WHAT TO WORK ON -> Extend the passage below on permeability prediction models, starting right after its final sentence.

READING PASSAGE ->
================
Shown in Fig. 10 are the cross-plots of measured and predicted permeabilities based on the training data using the hybrid and straightforward schemes of LSSVM and CNN algorithms. As this figure suggests, for all algorithms, the best-fit line to the data points closely coincides with the Y = T line, indicating that the developed models are, on average, free of overestimation or underestimation problems. Despite the presence of small deviations between the two lines at low or high values of permeability, especially for the CNN model, these deviations are pretty subtle and negligible. Nevertheless, the two lines coincide well for the MELM-COA model. This latter model exhibits generally less dispersion in the data points, i.e., the data points are well concentrated around the Y = T line. Dispersion of the data points was higher with the simple and hybrid forms of LSSVM rather than the MELM-based hybrid models. This suggests that the LSSVM-based models were generally less accurate than the MELM-based models. Table 6 shows quantitative values of error and R² for comparing the hybrid models against the simple LSSVM and CNN. This table indicates that the MELM-COA model is of higher accuracy than the other models. Moreover, hybrid forms of LSSVM showed smaller RMSE values than the simple LSSVM, reflecting the high power of metaheuristics for finding and optimizing the hyperparameters.

Fig. 10

Cross plots of measured and predicted permeabilities based on the training data using the hybrid and simple CNN and LSSVM. a MELM-COA b MELM-PSO c MELM-GA d LSSVM-COA e LSSVM-PSO f LSSVM-GA g LSSVM h CNN

Table 6 Analyzing the results of different models for predicting the permeability from the training data using different error indices and R²

Figure 11 shows the cross-plots of measured and predicted permeabilities based on the testing data using the hybrid LSSVM and MELM as well as straightforward forms of CNN and LSSVM. As this figure suggests, the dispersion of the points around the Y = T line is less with the MELM-COA and CNN models, as compared to other models. This indicates the superior accuracy of these two models compared to other models. A more accurate comparison between these two models shows that the underestimation of lower values of permeability is more pronounced with the CNN model rather than the MELM-COA model. This highlights that, even in the testing stage, the MELM-COA model tends to produce smaller errors than the other models. Quantitative evaluation of error and R² in the testing stage is presented in Table 7, further confirming the higher accuracy of the MELM-COA rather than the other models. This indicates the wider generalizability of this model compared to the rest of the studied models.

Fig. 11

Cross plots of measured and predicted permeabilities based on the testing data using the hybrid MELM and LSSVM and straightforward LSSVM and CNN techniques. a MELM-COA b MELM-PSO c MELM-GA d LSSVM-COA e LSSVM-PSO f LSSVM-GA 30 g LSSVM h CNN

Table 7 Analyzing the results of different models for predicting the permeability from the testing data using different error indices and R²

Figure 12 shows the histogram of modeling errors achieved for various models upon their application to the testing data. The figure further depicts a fitted normal distribution function. In this figure, it is clear that MELM-COA produces the lowest average error (\(\mu\)), as compared to other models. The lower standard deviation of this model compared to the other models indicates more limited dispersion of data points around the mean value. Knowing that the closer the best-fit normal distribution function to error to a standard normal distribution, the better the performance of the corresponding model, it can be stipulated that the MELM-COA model can overperform the other models for similar depth intervals along another well in the same field.
================
RECORDED INFORMATION ->
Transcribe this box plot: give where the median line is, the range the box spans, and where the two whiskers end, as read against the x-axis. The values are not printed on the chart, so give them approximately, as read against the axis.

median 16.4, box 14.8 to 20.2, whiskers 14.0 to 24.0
================
RESULT ->
Fig. 12

Histogram of permeability modeling error for the testing data along with best-fit normal distribution function (red line). a MELM-COA b MELM-PSO c MELM-GA d LSSVM-COA e LSSVM-PSO f LSSVM-GA g LSSVM h CNN

Generally, the hybrid forms of the MELM algorithm have a lower error value than the hybrid forms of the LSSVM, separately for each of the metaheuristic optimization algorithms. Considering the sensitivity of LSSVM to outliers and that the MELM possesses superior characteristics compared to LSSVM (see the advantages/disadvantages of the predictor algorithms in Appendix 4), such a better prediction outcome was expected to be presented by the hybrid forms of MELM. Comparing the results of the models based on the optimization algorithms shows that the error of the COA is generally lower than the other two algorithms. This result is consistent with the poor performance of GA and PSO in local search (Zhuo and Yu 2019; El-Mihoub et al. 2021) and maintaining a balance between the local and global search of the COA (Mareli and Twala 2018).

Figure 13 shows the comparison of the measured and predicted values of permeability using the MELM-COA model on all the data of well A (in the presence of outliers). As can be seen in Fig. 13, the MELM-COA model precisely predicted the permeability changes trend along the depth interval studied in well A. However, the model underestimated the eliminated high permeability values and overestimated the low permeability values detected and eliminated as outliers in preprocessing stage. The RMSE and coefficient of determination values for permeability prediction by applying the MELM model developed with clean data of well A (without outliers) were obtained to be equal to 1.9525 and 0.9921, respectively.

Fig. 13

Comparison of measured and predicted permeability for the complete dataset (with outliers) using developed MELM-COA model based on without outlier data in the studied depth range of well A

Validation of the trained models

To evaluate the generalizability of the models, the trained models were applied to the data of well B to estimate the permeability. In Table 8, the comparison of the error values and the coefficient of determination for the results of applying permeability predictive models on the validation data is presented. As can be seen in this table, the MELM-COA algorithm was able to predict the permeability in the studied depth interval of well B with the least error. However, other models showed satisfactory prediction results. These findings confirmed the high accuracy and generalizability of the proposed models in predicting permeability on unseen data of well B.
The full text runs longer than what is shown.